Instructions for the task
Your answer should hold every line of the records below that contains the string "background".
-------
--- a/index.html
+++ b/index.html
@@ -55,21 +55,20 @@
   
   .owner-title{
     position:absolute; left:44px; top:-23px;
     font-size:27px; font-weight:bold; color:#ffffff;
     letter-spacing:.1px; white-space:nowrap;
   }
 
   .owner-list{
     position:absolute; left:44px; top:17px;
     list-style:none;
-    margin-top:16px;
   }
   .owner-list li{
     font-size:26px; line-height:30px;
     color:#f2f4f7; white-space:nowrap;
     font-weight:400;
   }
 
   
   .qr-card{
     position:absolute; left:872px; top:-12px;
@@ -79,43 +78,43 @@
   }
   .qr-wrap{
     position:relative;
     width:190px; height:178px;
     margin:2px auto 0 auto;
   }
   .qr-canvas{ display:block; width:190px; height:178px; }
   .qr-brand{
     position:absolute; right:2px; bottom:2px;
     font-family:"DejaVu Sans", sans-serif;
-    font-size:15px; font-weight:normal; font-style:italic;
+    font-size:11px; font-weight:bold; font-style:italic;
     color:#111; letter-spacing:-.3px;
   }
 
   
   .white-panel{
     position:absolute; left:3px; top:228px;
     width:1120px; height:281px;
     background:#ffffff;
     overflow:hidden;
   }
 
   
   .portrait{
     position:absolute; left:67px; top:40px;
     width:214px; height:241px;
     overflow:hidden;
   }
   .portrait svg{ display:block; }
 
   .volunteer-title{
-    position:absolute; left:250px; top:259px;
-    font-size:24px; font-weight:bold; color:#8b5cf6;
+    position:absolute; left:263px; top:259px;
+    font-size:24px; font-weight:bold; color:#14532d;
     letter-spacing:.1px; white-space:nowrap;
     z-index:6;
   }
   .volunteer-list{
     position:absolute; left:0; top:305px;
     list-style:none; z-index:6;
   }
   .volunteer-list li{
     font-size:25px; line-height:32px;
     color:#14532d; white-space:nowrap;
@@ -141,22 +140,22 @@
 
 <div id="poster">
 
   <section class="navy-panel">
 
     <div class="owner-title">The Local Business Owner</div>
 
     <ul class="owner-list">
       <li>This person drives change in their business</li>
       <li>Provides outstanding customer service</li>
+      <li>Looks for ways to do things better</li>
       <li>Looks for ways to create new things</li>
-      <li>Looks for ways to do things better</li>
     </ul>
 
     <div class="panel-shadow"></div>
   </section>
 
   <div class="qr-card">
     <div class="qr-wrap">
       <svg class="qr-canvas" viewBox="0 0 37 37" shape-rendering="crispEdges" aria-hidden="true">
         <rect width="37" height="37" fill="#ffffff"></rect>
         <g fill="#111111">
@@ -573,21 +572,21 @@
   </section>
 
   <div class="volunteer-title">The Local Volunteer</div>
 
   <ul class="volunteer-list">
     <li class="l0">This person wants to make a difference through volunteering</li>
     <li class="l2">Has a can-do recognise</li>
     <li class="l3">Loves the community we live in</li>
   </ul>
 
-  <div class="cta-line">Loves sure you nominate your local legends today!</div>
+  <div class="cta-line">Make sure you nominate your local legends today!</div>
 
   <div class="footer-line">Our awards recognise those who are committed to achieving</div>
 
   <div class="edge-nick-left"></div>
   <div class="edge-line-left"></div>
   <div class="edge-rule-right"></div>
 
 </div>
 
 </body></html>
-------
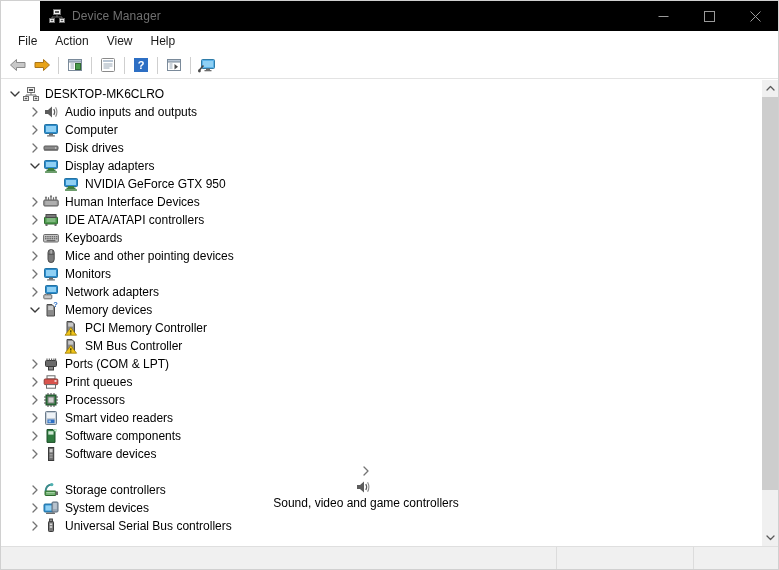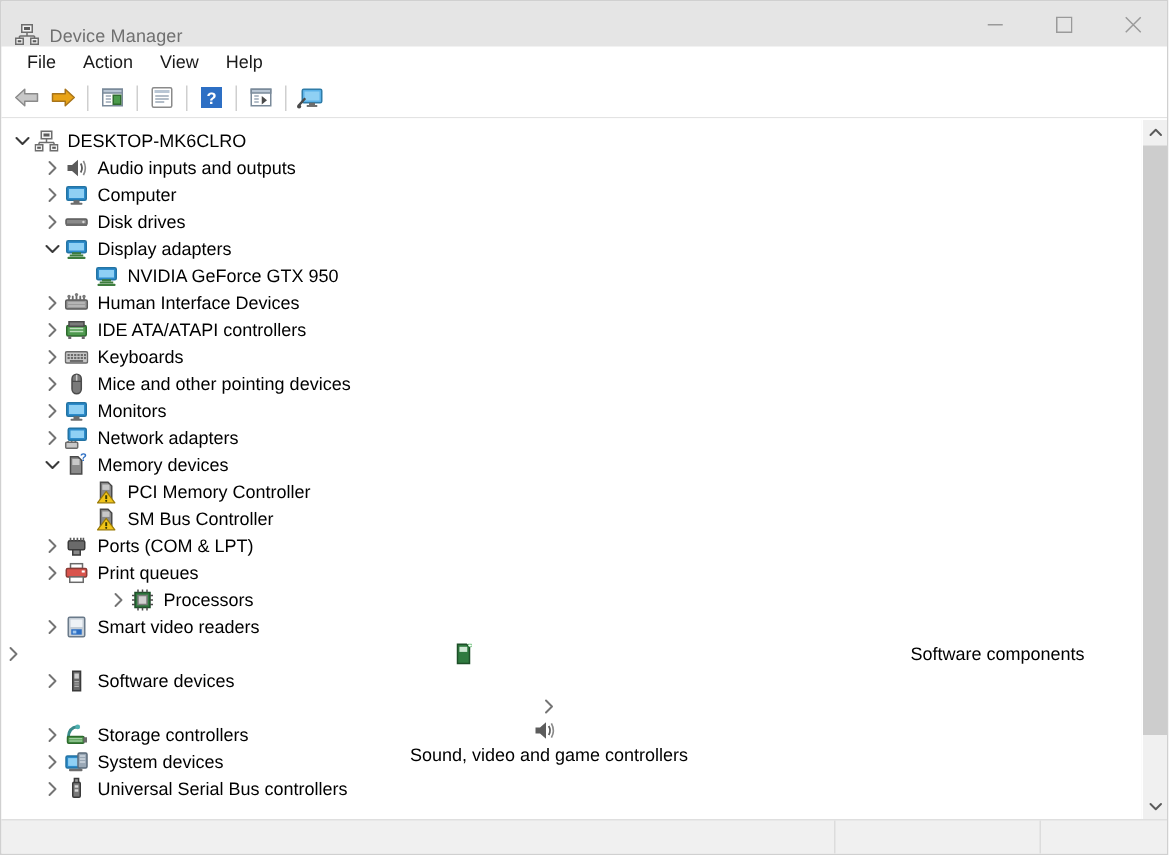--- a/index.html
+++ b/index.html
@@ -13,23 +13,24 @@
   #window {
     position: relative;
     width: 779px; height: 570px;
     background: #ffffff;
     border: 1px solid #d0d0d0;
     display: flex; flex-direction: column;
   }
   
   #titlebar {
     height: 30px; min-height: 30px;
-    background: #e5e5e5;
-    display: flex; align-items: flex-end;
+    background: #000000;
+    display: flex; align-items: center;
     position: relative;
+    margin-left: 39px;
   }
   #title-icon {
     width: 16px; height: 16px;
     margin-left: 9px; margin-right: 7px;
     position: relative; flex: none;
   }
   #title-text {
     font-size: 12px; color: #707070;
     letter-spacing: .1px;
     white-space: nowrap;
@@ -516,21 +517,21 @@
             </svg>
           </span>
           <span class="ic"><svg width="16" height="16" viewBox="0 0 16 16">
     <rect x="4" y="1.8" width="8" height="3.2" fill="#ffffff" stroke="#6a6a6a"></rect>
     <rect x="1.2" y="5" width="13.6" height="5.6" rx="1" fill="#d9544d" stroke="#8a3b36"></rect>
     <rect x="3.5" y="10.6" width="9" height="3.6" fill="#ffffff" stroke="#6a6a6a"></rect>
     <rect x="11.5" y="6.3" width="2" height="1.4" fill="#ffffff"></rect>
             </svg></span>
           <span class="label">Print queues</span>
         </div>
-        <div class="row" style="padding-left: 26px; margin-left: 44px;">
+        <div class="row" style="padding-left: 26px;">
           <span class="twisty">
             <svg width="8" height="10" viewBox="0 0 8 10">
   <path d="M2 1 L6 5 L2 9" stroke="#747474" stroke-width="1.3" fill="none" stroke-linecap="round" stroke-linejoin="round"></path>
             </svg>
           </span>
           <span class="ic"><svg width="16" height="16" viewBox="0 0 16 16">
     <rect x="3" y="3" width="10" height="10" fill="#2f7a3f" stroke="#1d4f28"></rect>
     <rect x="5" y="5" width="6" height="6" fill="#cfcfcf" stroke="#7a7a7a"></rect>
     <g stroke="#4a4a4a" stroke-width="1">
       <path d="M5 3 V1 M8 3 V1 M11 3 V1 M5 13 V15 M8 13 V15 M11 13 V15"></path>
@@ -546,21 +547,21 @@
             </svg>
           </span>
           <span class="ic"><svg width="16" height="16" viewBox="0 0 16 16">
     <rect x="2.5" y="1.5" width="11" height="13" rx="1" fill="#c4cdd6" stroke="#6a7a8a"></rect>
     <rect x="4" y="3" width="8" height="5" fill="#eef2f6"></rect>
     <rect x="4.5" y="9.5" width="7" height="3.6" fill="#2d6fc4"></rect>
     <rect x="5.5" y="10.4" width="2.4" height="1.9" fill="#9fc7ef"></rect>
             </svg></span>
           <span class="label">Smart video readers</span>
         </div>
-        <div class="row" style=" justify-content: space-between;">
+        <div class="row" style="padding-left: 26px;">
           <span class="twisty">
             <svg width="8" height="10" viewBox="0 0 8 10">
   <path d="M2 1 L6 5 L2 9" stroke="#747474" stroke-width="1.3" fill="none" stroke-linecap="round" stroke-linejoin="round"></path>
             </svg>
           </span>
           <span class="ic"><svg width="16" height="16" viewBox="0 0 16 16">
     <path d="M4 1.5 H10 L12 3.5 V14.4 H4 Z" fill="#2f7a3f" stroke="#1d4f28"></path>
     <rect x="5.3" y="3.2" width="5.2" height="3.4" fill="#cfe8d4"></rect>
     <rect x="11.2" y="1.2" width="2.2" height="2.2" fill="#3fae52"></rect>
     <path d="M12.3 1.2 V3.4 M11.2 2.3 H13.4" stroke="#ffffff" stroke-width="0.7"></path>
-------
Result of this exercise
     background:#ffffff;
     background: #ffffff;
-    background: #e5e5e5;
+    background: #000000;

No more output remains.